Le débat, après presque 40 ans, demeure donc entier. Les partis d’opposition et les tiers partis en voient la nécessité, mais les partis au pouvoir préfèrent toujours reporter cette réforme, par opportunisme.
Des faiblesses évidentes, mais pour qui?
Il est évident que le scrutin majoritaire actuel a des faiblesses. Plusieurs députés sont élus avec moins de 50% des votes, ce qui entraîne un manque de représentativité. Ce type de scrutin a tendance à affaiblir de façon importante les partis d’opposition (environ 20% en faveur du parti vainqueur). En 1944, 1966 et 1998, il y a même eu inversion des résultats, le parti ayant pris le pouvoir n’étant pas celui ayant obtenu le plus de votes. Le scrutin majoritaire entraîne presque inévitablement le bipartisme, et les tiers partis finissent par disparaître ou se contentent de jouer le rôle de groupes de pression.
Quant au scrutin de type mixte, comprenant une partie majoritaire et une partie proportionnelle, Paul Cliche affirme lui-même que «les correctifs apportés ne servent souvent qu’à améliorer la position du principal parti d’opposition, laissant les tiers partis aussi désavantagés qu’avec un système majoritaire pur». (p.81) Il faut cependant noter que c’est la seule solution que semblent prêts à envisager le PQ et le PLQ pour l’instant.
Ces faiblesses ont fait en sorte que dans une majorité de pays, ce mode de scrutin a été abandonné. Ainsi, si le Canada, les États-Unis et le Royaume-Uni utilisent encore le scrutin majoritaire, l’Allemagne, l’Italie et la Russie ont des modes de scrutin mixtes, alors que l’Irlande, la Belgique, les Pays-Bas, la Suisse, l’Autriche, le Danemark, la Norvège, la Suède, la Finlande, le Portugal, l’Espagne, la Grèce et la Turquie ont tous un mode de scrutin de type proportionnel.
Les tiers partis et leur poids politique
Est-ce que le fait de donner plus de place aux tiers partis au Parlement donnerait plus de pouvoir réel à ces formations, comme le laisse entendre Cliche? Si on observe ce qui se passe dans les pays ayant adopté la proportionnelle, la réponse est négative. Ce mode de scrutin amène fatalement la création de groupes ou de coalitions parlementaires afin d’obtenir une majorité. On peut même dire que la coalition et l’alliance sont au cœur de la proportionnelle.
Dans les systèmes de scrutin majoritaire à deux tours, comme en France, la coalition se fait avant l’élection, afin de présenter des listes de candidats communs. Dans les systèmes plus proportionnels, les partis sont indépendants au moment des élections mais une fois le scrutin passé, les différents partis doivent former des coalitions ou des alliances pour s’assurer une majorité afin d’exercer le pouvoir.

• • • • •

● **VOS CONSIGNES**:
[1] Dans l'extrait sur les modes de scrutin, recopiez le passage qui commence par « Quant au scrutin » et s'arrête après « PLQ pour l’instant. », en substituant « ajustements » à « correctifs ».
[2] Poursuivez l'extrait sur les modes de scrutin à partir de sa dernière phrase.

● **LISTE DES DONNÉES**:

• • • • •

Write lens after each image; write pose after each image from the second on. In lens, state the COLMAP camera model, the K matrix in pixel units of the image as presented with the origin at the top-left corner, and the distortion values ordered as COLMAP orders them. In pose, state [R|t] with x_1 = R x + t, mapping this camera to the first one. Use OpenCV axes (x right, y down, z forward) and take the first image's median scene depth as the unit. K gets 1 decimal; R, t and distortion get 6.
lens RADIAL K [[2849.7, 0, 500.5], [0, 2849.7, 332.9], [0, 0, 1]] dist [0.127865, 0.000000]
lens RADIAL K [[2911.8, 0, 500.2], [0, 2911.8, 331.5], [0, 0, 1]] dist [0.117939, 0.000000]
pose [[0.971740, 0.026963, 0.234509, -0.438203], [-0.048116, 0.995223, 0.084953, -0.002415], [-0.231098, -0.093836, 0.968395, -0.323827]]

• • • • •

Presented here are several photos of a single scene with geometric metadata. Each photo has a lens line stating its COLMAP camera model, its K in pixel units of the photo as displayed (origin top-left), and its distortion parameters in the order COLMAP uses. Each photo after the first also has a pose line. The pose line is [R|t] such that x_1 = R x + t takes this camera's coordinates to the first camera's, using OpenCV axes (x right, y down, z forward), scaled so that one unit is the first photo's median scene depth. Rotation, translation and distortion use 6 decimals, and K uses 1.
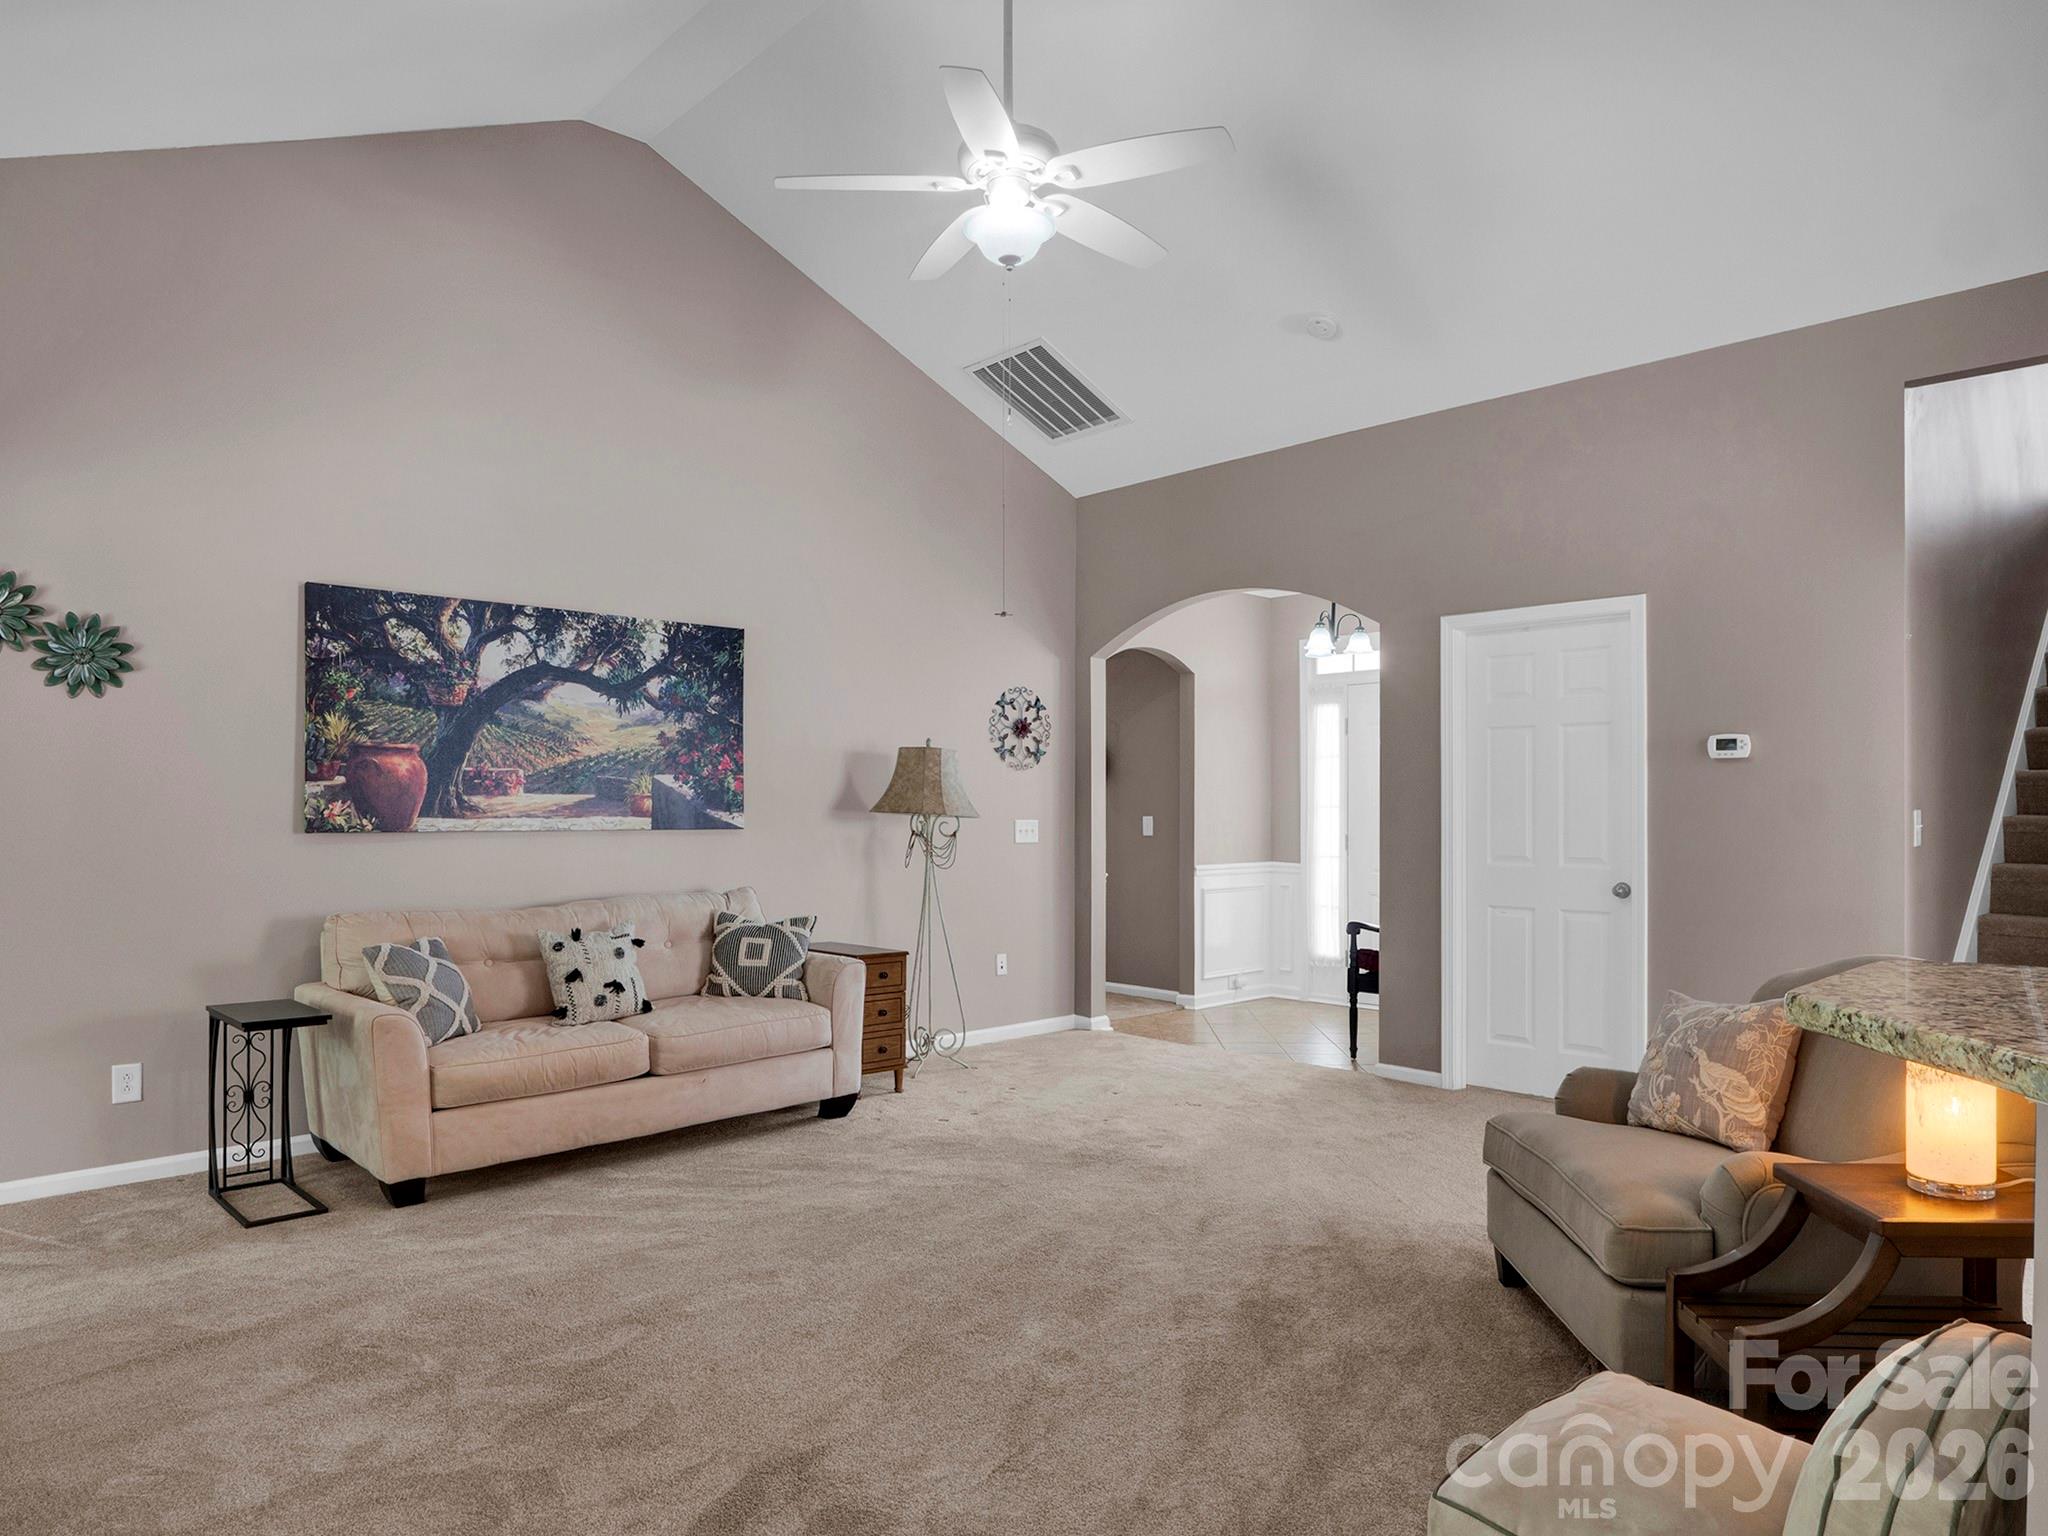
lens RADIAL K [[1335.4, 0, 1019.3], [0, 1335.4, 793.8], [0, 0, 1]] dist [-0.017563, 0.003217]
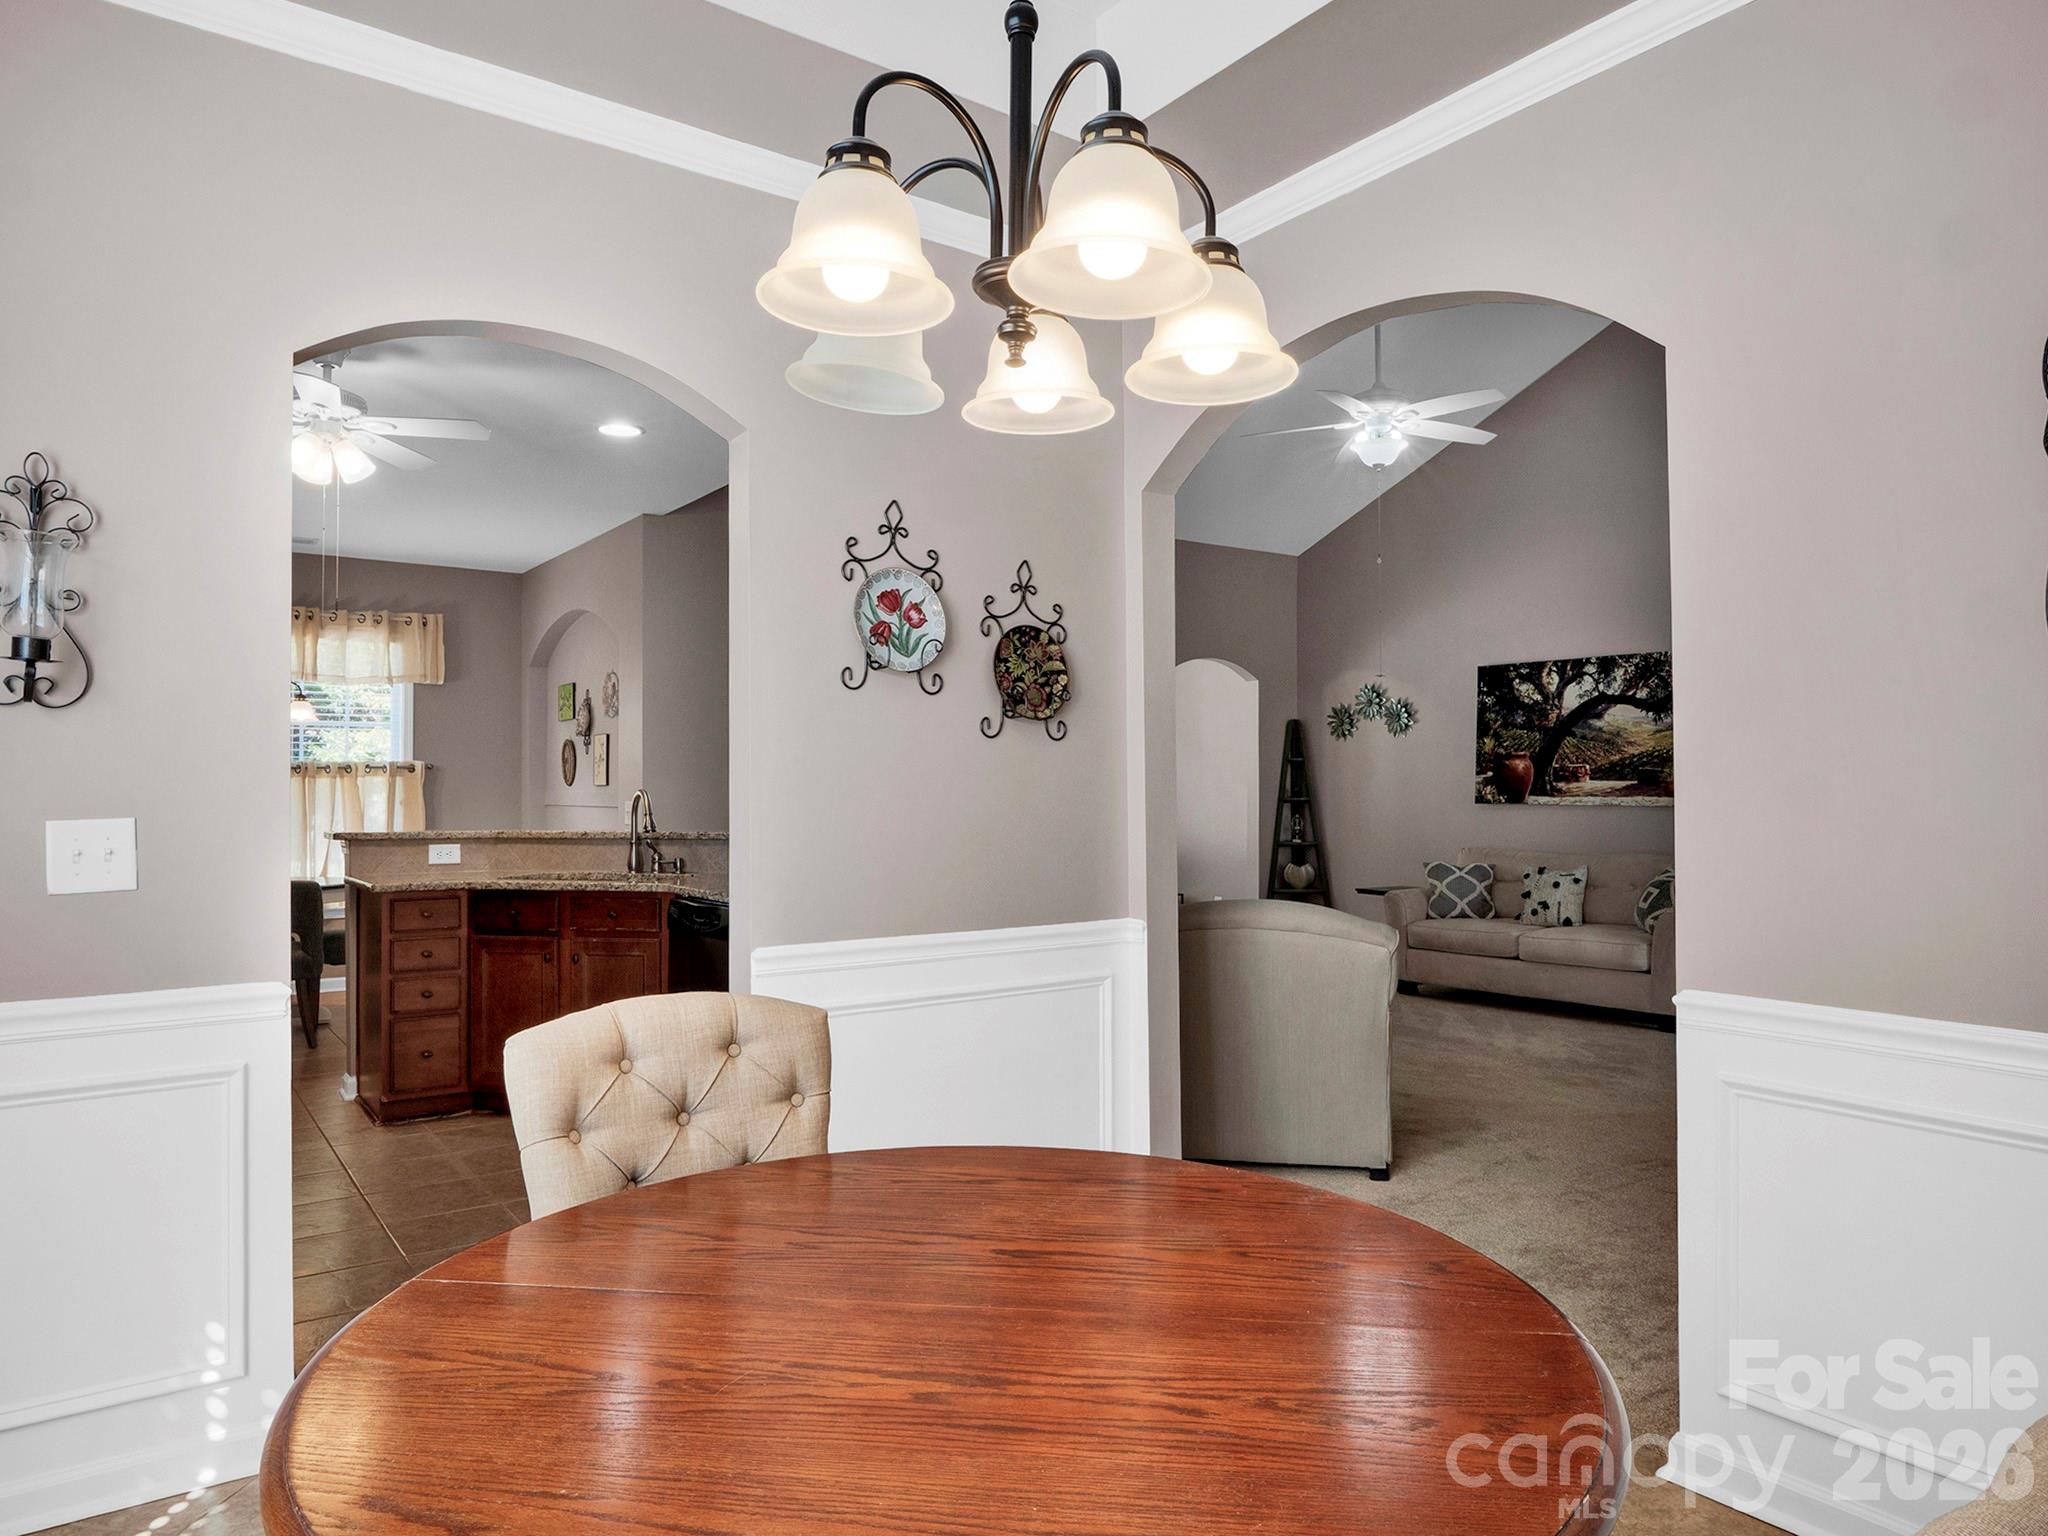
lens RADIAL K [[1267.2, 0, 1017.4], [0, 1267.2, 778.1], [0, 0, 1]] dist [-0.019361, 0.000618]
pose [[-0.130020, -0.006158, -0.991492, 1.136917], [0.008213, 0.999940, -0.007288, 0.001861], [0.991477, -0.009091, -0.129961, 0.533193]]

• • • • •

● **RÉPONSES PAR CONSIGNE**:
[1]
Quant au scrutin de type mixte, comprenant une partie majoritaire et une partie proportionnelle, Paul Cliche affirme lui-même que «les ajustements apportés ne servent souvent qu’à améliorer la position du principal parti d’opposition, laissant les tiers partis aussi désavantagés qu’avec un système majoritaire pur». (p.81) Il faut cependant noter que c’est la seule solution que semblent prêts à envisager le PQ et le PLQ pour l’instant.

[2]
Ces regroupements se font, en Europe, sur la base de la gauche et de la droite traditionnelles. En Italie, la gauche est représentée par l’Olivier; en Allemagne, c’est l’alliance rouge-verte… Dans tous les cas, le principe de la coalition parlementaire est au centre de l’exercice du pouvoir. La gauche donne donc l’impression d’être plus forte et à même d’exercer le pouvoir. La réalité est par contre toute autre (ou enfin, si pouvoir il y a, ce n’est que celui de gérer le capitalisme et l’État bourgeois).
Une collaboration de classe institutionnalisée
La mécanique des coalitions est partout la même. Un gros parti de type «centre-gauche» s’allie avec des tiers partis de gauche plus radicaux. Même chose à droite, où le parti de la «droite modérée» s’allie avec les partis dits de la «droite dure». Au gré des élections ou des tempêtes parlementaires, le pouvoir se déplace alors du centre-droit au centre-gauche. On peut même assister à des coalitions gauche-droite comme en Israël, pays de la proportionnelle totale. En France, le Parti socialiste assure la direction de la «gauche plurielle». En Italie, en Allemagne et dans les autres pays d’Europe, la gauche est toujours dirigée par le parti social-démocrate.
Cette situation amène alors la plupart du temps les partis plus radicaux à mettre de l’eau dans leur vin, dans l’espoir de réussir à faire passer des projets de loi «progressistes». L’influence des tiers partis sur les gros partis est donc négligeable, ce sont plutôt les tiers partis qui se plient à la ligne du leader parlementaire. C’est d’ailleurs la position de Cliche qui affirme, en plaidant contre le spectre de l’instabilité gouvernementale, que «l’une des principales conséquences de la représentation proportionnelle est de tempérer les excès idéologiques en obligeant les partis à former un gouvernement de coalition reflétant ainsi davantage la volonté des citoyens» (p. 94).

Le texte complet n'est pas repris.